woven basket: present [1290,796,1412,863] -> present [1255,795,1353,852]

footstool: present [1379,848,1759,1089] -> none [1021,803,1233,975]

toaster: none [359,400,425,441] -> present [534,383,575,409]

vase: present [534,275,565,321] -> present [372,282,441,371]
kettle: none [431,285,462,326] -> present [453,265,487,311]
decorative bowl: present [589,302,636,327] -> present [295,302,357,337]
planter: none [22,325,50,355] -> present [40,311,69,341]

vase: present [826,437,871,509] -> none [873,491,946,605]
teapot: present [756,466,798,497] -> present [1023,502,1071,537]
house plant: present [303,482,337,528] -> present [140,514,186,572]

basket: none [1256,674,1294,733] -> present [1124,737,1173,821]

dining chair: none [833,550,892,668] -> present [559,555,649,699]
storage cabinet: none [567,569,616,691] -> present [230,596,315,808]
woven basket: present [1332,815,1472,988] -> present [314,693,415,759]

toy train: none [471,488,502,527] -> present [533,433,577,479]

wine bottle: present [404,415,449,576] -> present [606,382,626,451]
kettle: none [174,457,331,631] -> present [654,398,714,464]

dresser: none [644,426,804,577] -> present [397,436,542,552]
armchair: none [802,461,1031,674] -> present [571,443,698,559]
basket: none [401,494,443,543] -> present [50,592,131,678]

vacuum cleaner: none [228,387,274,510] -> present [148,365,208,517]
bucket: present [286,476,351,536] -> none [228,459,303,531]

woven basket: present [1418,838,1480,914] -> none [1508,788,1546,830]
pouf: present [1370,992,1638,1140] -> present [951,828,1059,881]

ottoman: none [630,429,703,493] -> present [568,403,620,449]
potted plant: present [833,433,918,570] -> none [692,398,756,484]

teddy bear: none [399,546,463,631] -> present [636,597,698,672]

## EXERCISE GOAL
If a line above holds the string "kettle", copy it out.

## SOLUTION FOR THIS PROBLEM
kettle: none [431,285,462,326] -> present [453,265,487,311]
kettle: none [174,457,331,631] -> present [654,398,714,464]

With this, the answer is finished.